Am Sonntag erreichte keiner der fünf Bewerber die absolute Stimmenmehrheit, so dass es am Sonntag, 8. März, zur Stichwahl zwischen Mandy Zepig (SPD) und Kai-Michael Neubüser (CDU) kommt. Obwohl Zepig mit 43,9 Prozent der abgegebenen Stimmen deutlich vor Neubüser (28,7 Prozent) lag, steht sie auf dem Wahlzettel, auf der der Wähler sein Kreuz machen darf, unter dem CDU-Mann. So wie schon beim ersten Wahlgang. „Denn die Reihenfolge richtet sich nach dem Alphabet“, sagt Heidi Wiechmann. Und da kommt nun mal Z hinter N.

Am heutigen Mittwoch tagt der Wahlausschuss und wird das Ergebnis der Bürgermeisterwahl vom Sonntag von „vorläufig“ in „endgültig“ umändern. Zugleich werden die beiden Stichwahl-Teilnehmer zugelassen – eine Formsache. „Gleich danach legen wir los“, sagt Heidi Wiechmann.

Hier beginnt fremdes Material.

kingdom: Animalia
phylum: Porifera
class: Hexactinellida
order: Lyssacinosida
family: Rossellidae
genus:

Bedeutet: Die neuen Wahlzettel für die mehr als 20 000 Wähler werden gedruckt. Diesmal nur mit zwei Namen, aber wieder in Orange.

Der Wähler erhält hingegen keine neue Wahlbenachrichtigung. Wer am 8. März zur Stichwahl gehen will, der braucht dazu nur Personalausweis, Reisepass oder Führerschein. Mehr nicht. Möglich ist die Stichwahl wieder in allen 37 Wahllokalen, die es auch am Sonntag gegeben hatte. Und es gibt auch für die Stichwahl wieder eine Briefwahlmöglichkeit. Der Raum dafür befindet sich im Haus II der Stadtverwaltung (Rudolf-Breitscheid-Straße 3) im Raum Rieseberg (Erdgeschoss, ausgeschildert). Geöffnet ist das Briefwahllokal ab dem morgigen Donnerstag.

Die Wahlplakate von Mandy Zepig und Kai-Michael Neubüser dürfen übrigens bis nach der Stichwahl hängen bleiben. Einzig Dirk Kuke – er hatte auch plakatiert – muss abgehängt werden. Für ihn ist die Wahl mit dem Nicht-Erreichen der Stichwahl beendet. Die beiden anderen Bewerber, Peter Kapahnke und Stephan Mertens, hatten auf Plakate verzichtet.